DIRECTIVE A
Reproduce the records below verbatim, starting at their first line and ending with the line that contains "Answer: (C)".

— Start PROVIDED PASSAGE —

The NRMS model is a state-of-the-art neural news recommendation approach with multi-head self-attention. NRMS learns news representations from news titles, using a multi head self-attention network. Briefly speaking, the news encoder first maps each word in the news title to the corresponding vector, and then uses the self-attention network to learn word-level representations. Finally, a query vector is used to locate the important words in the news title, and an attention-based pooling method is used to aggregate the word-level representations into the learned title representations. To learn user representations from their browsed news, NRMS again uses the multi-head self-attention network on top of the learned news representations. The probability of a user clicking a candidate news is given by the dot product between the user representations and the news representations.

In [2]:
import os
import itertools
from transformers import AutoTokenizer, AutoModel
from pathlib import Path
import tensorflow as tf
import polars as pl
from tabulate import tabulate

# Import Constants and Utilities
from ebrec.utils._constants import (
   DEFAULT_HISTORY_ARTICLE_ID_COL,
   DEFAULT_CLICKED_ARTICLES_COL,
   DEFAULT_INVIEW_ARTICLES_COL,
   DEFAULT_IMPRESSION_ID_COL,
   DEFAULT_SUBTITLE_COL,
   DEFAULT_LABELS_COL,
   DEFAULT_TITLE_COL,
   DEFAULT_USER_COL,
)

#Import Utility Functions
#
from ebrec.utils._behaviors import (
    create_binary_labels_column,
    sampling_strategy_wu2019,
    add_known_user_column,
    add_prediction_scores,
    truncate_history,
)

— End PROVIDED PASSAGE —
— Start INFORMATION GIVEN —

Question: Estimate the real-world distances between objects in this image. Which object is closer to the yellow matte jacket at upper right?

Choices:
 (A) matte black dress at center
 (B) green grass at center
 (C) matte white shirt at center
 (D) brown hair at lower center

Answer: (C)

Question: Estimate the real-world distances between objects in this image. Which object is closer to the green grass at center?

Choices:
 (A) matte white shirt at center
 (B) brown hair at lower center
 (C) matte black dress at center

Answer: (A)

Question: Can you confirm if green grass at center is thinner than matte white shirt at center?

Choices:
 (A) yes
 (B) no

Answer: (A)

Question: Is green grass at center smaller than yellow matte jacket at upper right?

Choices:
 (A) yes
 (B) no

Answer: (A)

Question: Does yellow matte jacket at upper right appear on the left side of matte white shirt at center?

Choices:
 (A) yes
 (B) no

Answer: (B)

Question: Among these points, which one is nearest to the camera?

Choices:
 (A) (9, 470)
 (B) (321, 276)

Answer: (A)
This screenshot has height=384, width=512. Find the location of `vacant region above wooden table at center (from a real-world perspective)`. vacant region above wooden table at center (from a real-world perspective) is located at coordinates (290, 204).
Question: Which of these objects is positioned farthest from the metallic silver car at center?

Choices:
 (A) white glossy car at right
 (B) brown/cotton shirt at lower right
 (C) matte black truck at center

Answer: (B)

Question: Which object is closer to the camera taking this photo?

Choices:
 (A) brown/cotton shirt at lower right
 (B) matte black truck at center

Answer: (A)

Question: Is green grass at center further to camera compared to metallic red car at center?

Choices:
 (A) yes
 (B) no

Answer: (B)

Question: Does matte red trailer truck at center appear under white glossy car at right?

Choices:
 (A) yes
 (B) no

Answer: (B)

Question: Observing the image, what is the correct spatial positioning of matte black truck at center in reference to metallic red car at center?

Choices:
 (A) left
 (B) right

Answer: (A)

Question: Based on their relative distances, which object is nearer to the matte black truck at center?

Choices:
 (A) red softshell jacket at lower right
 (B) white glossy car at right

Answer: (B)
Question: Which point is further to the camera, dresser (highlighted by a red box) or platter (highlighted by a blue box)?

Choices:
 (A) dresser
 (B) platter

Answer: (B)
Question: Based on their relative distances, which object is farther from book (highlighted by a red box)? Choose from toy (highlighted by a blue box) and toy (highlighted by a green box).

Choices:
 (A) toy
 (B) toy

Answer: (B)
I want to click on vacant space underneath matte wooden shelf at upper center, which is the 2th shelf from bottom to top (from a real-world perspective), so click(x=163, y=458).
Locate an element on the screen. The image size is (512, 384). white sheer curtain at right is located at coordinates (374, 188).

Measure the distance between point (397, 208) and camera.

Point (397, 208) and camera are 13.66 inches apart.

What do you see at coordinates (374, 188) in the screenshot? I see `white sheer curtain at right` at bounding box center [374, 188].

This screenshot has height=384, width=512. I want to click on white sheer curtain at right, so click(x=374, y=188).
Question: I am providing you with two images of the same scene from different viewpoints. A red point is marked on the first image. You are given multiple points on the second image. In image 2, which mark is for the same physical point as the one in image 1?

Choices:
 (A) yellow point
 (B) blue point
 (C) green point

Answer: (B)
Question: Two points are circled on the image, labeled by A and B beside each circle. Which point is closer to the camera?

— End INFORMATION GIVEN —

DIRECTIVE B
In the NRMS excerpt above, condense the paragraph that begins "The NRMS model is a state-of-the-art" into a short bulleted list that keeps its main facts.

CORRECT RESULT A
Question: Estimate the real-world distances between objects in this image. Which object is closer to the yellow matte jacket at upper right?

Choices:
 (A) matte black dress at center
 (B) green grass at center
 (C) matte white shirt at center
 (D) brown hair at lower center

Answer: (C)

CORRECT RESULT B
- NRMS is a neural news recommendation model built on multi-head self-attention.
- News encoder: maps each title word to a vector, applies self-attention to get word-level representations, then uses a query vector and attention-based pooling to form the title representation.
- User representations: learned by applying multi-head self-attention again over the representations of the news a user has browsed.
- Click probability: the dot product of the user representation and the candidate news representation.